Title: Vacant Graves (Magnocracy Series #2)
Author: Christopher Beats
Published: February 18, 2013 by Carina Press
Category: Mystery – Steampunk
Rating: 4 out of 5
Add: Goodreads
Purchase: Amazon
Donovan Schist’s current job was supposed to be an easy one: grab Phoebe Mosey before pimp and murderer Stanny Slash does, and drag her back home to Ohio—kicking and screaming if necessary. But when a blazing river halts their steam train in the middle of nowhere, the veteran turned detective starts to wish he had stayed in New York.
With a homicidal Stanny hot on their trail—maybe poisoning Stanny’s man was a bad idea—Donovan needs to get Phoebe out of Juniper Junction fast. Even if that means taking a few jobs for some quick cash.
He doesn’t expect to find a mining company on the brink of war with a union, or bloodthirsty strike-breakers itching to use a steam tank and other weapons he hasn’t seen since the War of Southern Secession. Or that underneath it all lies something much darker—an unspeakably diabolical conspiracy.
Vacant Graves is not a book for everyone, but I found it engrossing. It’s set in an alternative historical Pennsylvania, shortly after the Civil War. The North lost the War of Southern Secession, thanks in part to the South’s dry ironclads that rumbled over the battlefield, Gatling guns and toxic gasses. In the North, the Magnocracy is run by the magnates and money equals power. Honestly, I think the world-building hooked me first. I have some knowledge of the Civil War, you can’t help it after living near Gettysburg and working at the park for a year or so. I live in eastern Ohio now and most of the action in the story takes place in western Pennsylvania, in mines and factories that I feel like I know, if that makes sense. Granted, the time-period was 150 years ago, but it felt familiar, the hills and rivers, factory shifts and unions.
Donovan Schist is a war veteran and former Pinkerton who now works as an independent detective, mostly hired to find young people in New York City and bring them home.

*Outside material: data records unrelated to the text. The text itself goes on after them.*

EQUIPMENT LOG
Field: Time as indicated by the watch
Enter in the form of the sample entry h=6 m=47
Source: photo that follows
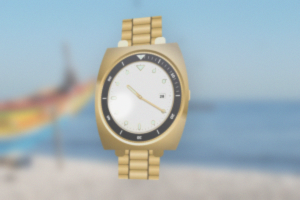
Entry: h=10 m=20
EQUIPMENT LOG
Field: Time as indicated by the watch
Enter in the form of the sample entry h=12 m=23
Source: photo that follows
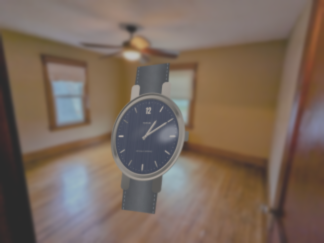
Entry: h=1 m=10
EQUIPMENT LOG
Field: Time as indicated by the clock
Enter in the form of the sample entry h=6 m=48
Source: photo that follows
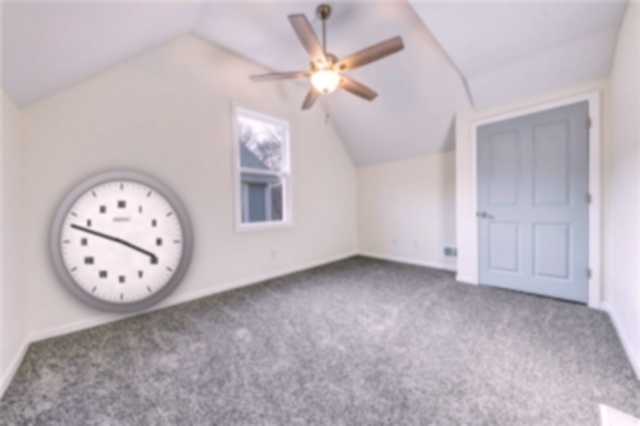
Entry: h=3 m=48
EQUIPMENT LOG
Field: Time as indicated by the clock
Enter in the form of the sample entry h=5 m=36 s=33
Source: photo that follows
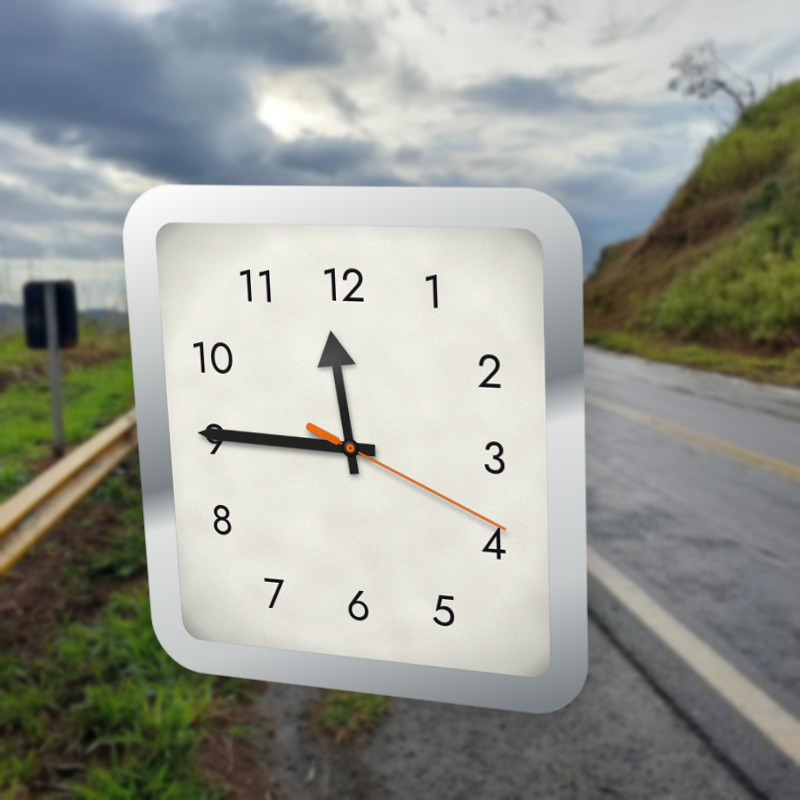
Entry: h=11 m=45 s=19
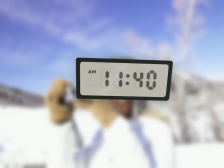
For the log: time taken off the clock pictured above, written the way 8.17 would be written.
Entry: 11.40
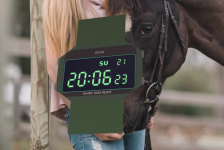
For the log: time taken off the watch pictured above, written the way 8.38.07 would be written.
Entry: 20.06.23
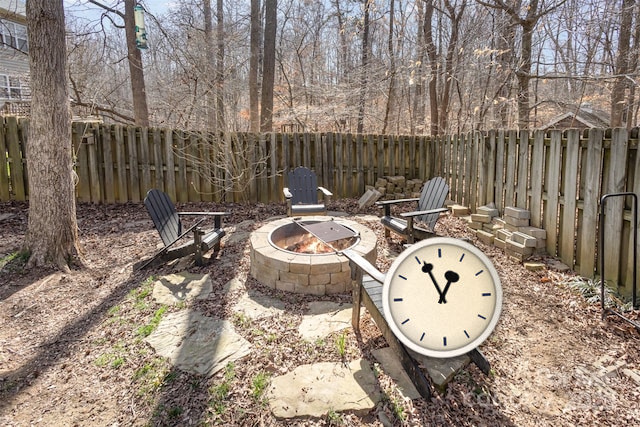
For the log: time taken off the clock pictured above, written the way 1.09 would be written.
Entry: 12.56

His current job though gets out of hand when he and his findee, Phoebe, are on a train to Ohio that gets stuck in Juniper Junction unable to cross a bridge over a burning river. Just up the road from Juniper Junction are two towns, one a mill town, one a factory town, and between them stands the hospital that serves both. The whole area is a powder keg waiting to explode, and Donovan gets them right smack in the middle of it, taking a job for the union to find out who the factory has working the night shift since they fired the workers, and one for the miners to find out if/where the company is burying the dead miners whose bodies are not being returned to the families.

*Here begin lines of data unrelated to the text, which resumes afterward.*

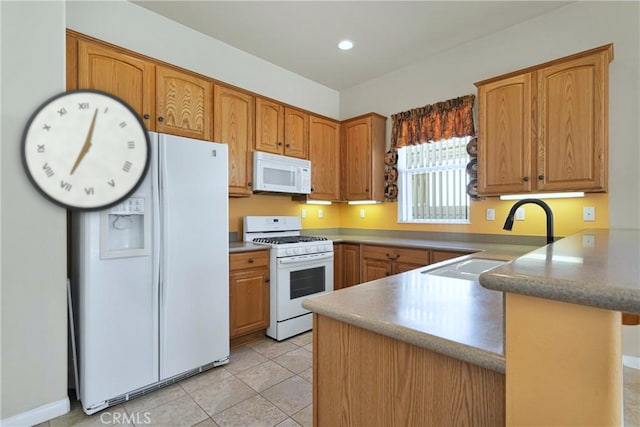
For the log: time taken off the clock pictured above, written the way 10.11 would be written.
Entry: 7.03
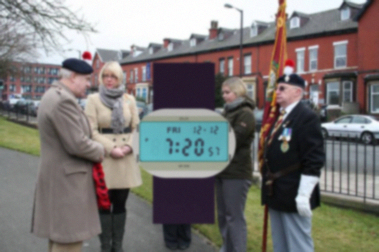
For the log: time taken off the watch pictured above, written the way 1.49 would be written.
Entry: 7.20
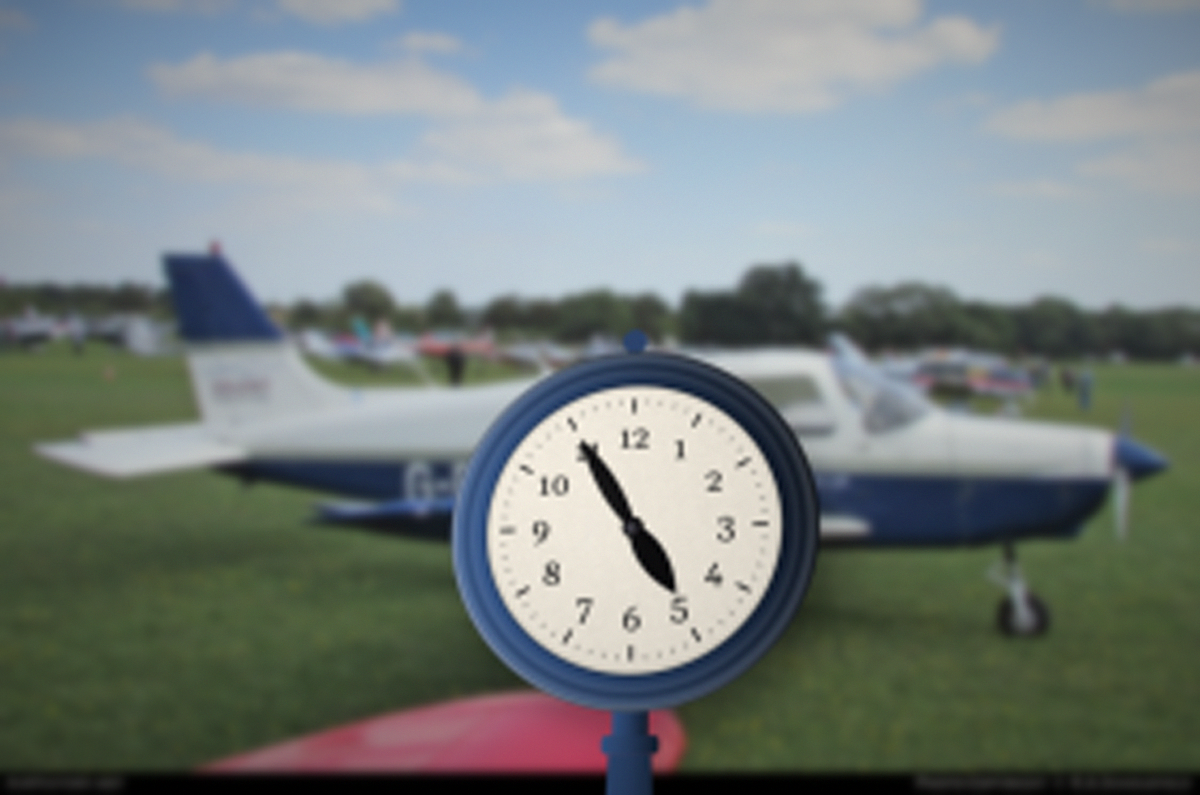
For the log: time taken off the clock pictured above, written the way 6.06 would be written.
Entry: 4.55
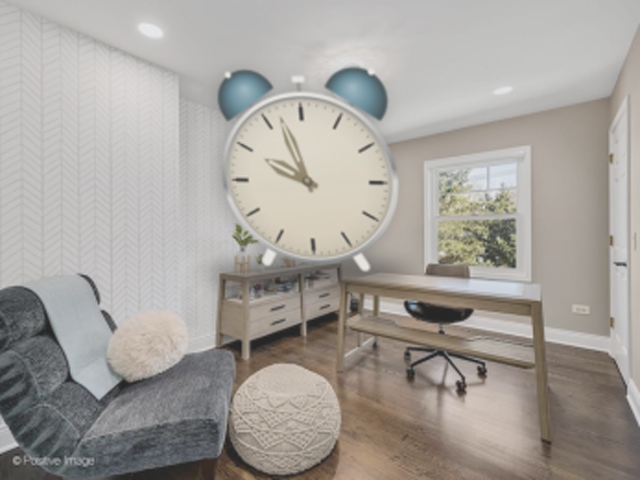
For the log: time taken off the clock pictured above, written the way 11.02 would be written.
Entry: 9.57
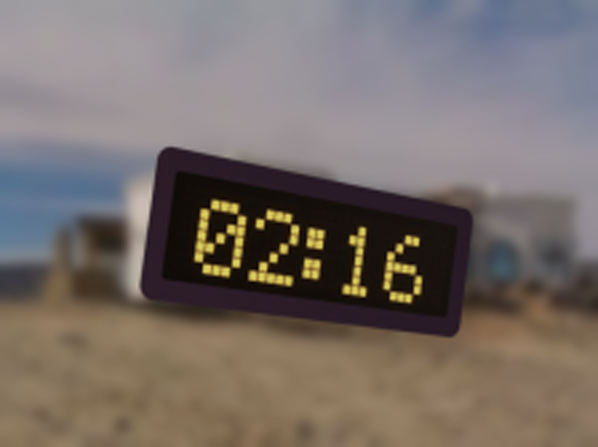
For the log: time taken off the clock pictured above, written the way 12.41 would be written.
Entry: 2.16
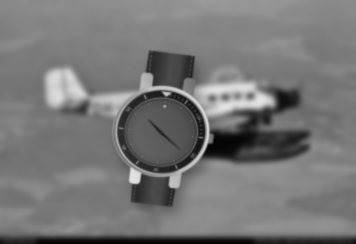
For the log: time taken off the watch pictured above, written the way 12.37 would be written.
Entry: 10.21
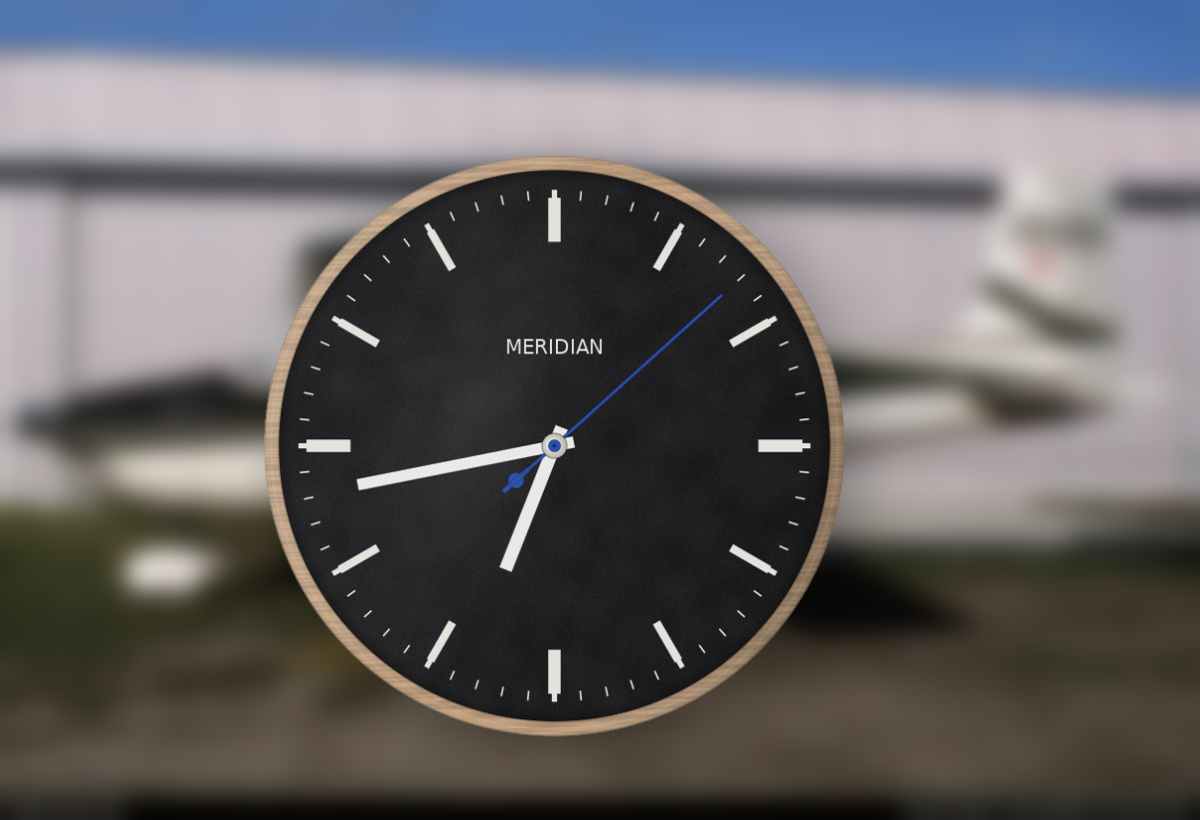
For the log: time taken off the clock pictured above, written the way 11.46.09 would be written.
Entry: 6.43.08
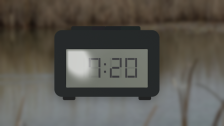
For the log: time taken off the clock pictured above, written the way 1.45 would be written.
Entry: 7.20
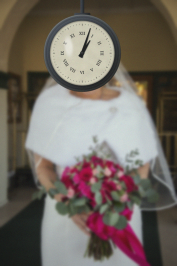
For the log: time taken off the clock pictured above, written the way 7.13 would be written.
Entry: 1.03
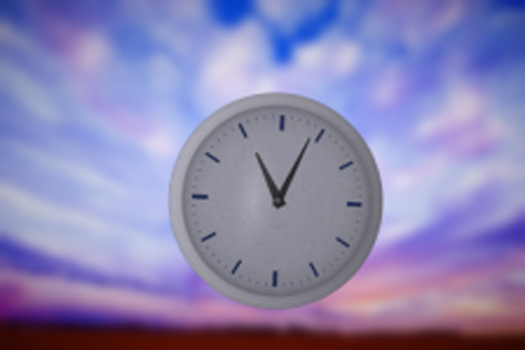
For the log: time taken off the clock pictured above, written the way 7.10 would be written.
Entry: 11.04
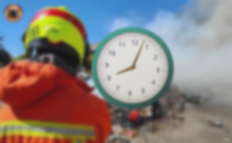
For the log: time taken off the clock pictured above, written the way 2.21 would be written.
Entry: 8.03
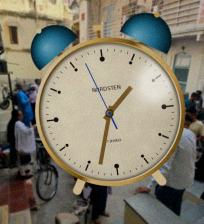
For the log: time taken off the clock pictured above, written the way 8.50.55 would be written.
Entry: 1.32.57
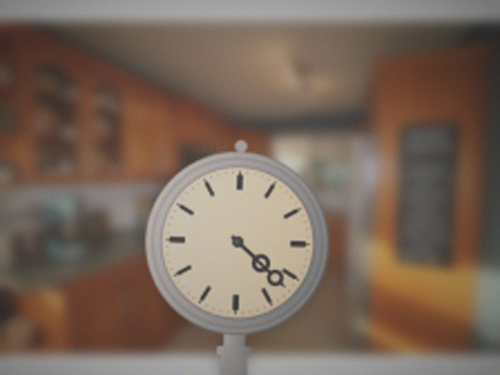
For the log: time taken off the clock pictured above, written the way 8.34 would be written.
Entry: 4.22
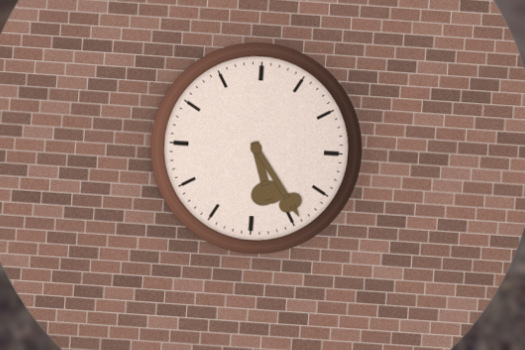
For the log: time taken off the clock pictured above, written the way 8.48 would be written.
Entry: 5.24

Vacant Grave is packed full of action scenes, shoot-outs, mob riots. And Phoebe, the young farm girl Schist rescues is a crack shot, which comes in mighty handy, otherwise both of them would have dead long before they figure out the creepy secrets the towns hold. I liked Phoebe a lot. For a country girl, she was the perfect partner for Schist, her innocence and trusting attitude contrasted well with his cynical outlook. Schist is that tough-talking, seen it all, knows it all, kind of detective who does have a good heart, it’s just buried pretty deep.
This is the second in the series, but I didn’t feel like I was missing much by not having read the first. I do wish we had gotten to meet Moira, Schist’s wife. She must be quite a woman to keep him in line.
If you’re looking for a steampunk-flavored noir mystery, give this one a shot. I’m certainly glad I did.
Challenge: WAYR
Ohh steampunk mystery, I like
It really looks good…different and so steampunky!
This sounds really cool and I love the cover! Great review!
Still a steampunk virgin, but they do look fun.
If I can find it I will read it, thanks for the review!
I sent this off to my husband (who likes steampunk and mysteries) and we think we are both going to try this series. We are going to start at the first one. Thanks for the review.
You’ll have to let me know if the first one’s good.
This sounds good. I haven’t read steampunk yet, but I really should.